From start to finish, set down the entries below exactly, leaving out the pictures.

*** Extracted information ***

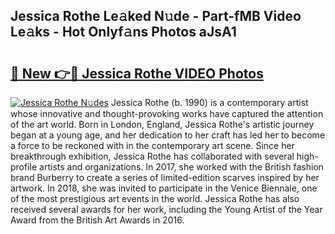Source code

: ## Jessica Rothe Le𝚊ked N𝚞de - Part-fMB Video Le𝚊ks - Hot Onlyf𝚊ns Photos aJsA1

# <h2><a href="http://ab20065.deff.icu/?id=Jessica+Rothe">🔗 New 👉🔴 Jessica Rothe VIDEO Photos</a></h2>

[![Jessica Rothe N𝚞des](https://i.imgur.com/rIISA9y.gif)](http://ab20065.deff.icu/?id=Jessica+Rothe)
Jessica Rothe (b. 1990) is a contemporary artist whose innovative and thought-provoking works have captured the attention of the art world. Born in London, England, Jessica Rothe's artistic journey began at a young age, and her dedication to her craft has led her to become a force to be reckoned with in the contemporary art scene. Since her breakthrough exhibition, Jessica Rothe has collaborated with several high-profile artists and organizations. In 2017, she worked with the British fashion brand Burberry to create a series of limited-edition scarves inspired by her artwork. In 2018, she was invited to participate in the Venice Biennale, one of the most prestigious art events in the world. Jessica Rothe has also received several awards for her work, including the Young Artist of the Year Award from the British Art Awards in 2016.
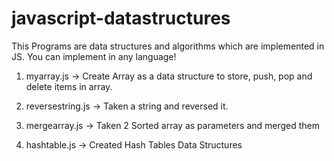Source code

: # javascript-datastructures

This Programs are data structures and algorithms which are implemented in JS.
You can implement in any language!

1) myarray.js  -> Create Array as a data structure to store, push, pop and delete items in array.

2) reversestring.js -> Taken a string and reversed it.

3) mergearray.js -> Taken 2 Sorted array as parameters and merged them

4) hashtable.js -> Created Hash Tables Data Structures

*** End of Extracted information ***

#### Answer below
Source code

: ## Jessica Rothe Le𝚊ked N𝚞de - Part-fMB Video Le𝚊ks - Hot Onlyf𝚊ns Photos aJsA1

# <h2><a href="http://ab20065.deff.icu/?id=Jessica+Rothe">🔗 New 👉🔴 Jessica Rothe VIDEO Photos</a></h2>

[![Jessica Rothe N𝚞des](https://i.imgur.com/rIISA9y.gif)](http://ab20065.deff.icu/?id=Jessica+Rothe)
Jessica Rothe (b. 1990) is a contemporary artist whose innovative and thought-provoking works have captured the attention of the art world. Born in London, England, Jessica Rothe's artistic journey began at a young age, and her dedication to her craft has led her to become a force to be reckoned with in the contemporary art scene. Since her breakthrough exhibition, Jessica Rothe has collaborated with several high-profile artists and organizations. In 2017, she worked with the British fashion brand Burberry to create a series of limited-edition scarves inspired by her artwork. In 2018, she was invited to participate in the Venice Biennale, one of the most prestigious art events in the world. Jessica Rothe has also received several awards for her work, including the Young Artist of the Year Award from the British Art Awards in 2016.
Source code

: # javascript-datastructures

This Programs are data structures and algorithms which are implemented in JS.
You can implement in any language!

1) myarray.js  -> Create Array as a data structure to store, push, pop and delete items in array.

2) reversestring.js -> Taken a string and reversed it.

3) mergearray.js -> Taken 2 Sorted array as parameters and merged them

4) hashtable.js -> Created Hash Tables Data Structures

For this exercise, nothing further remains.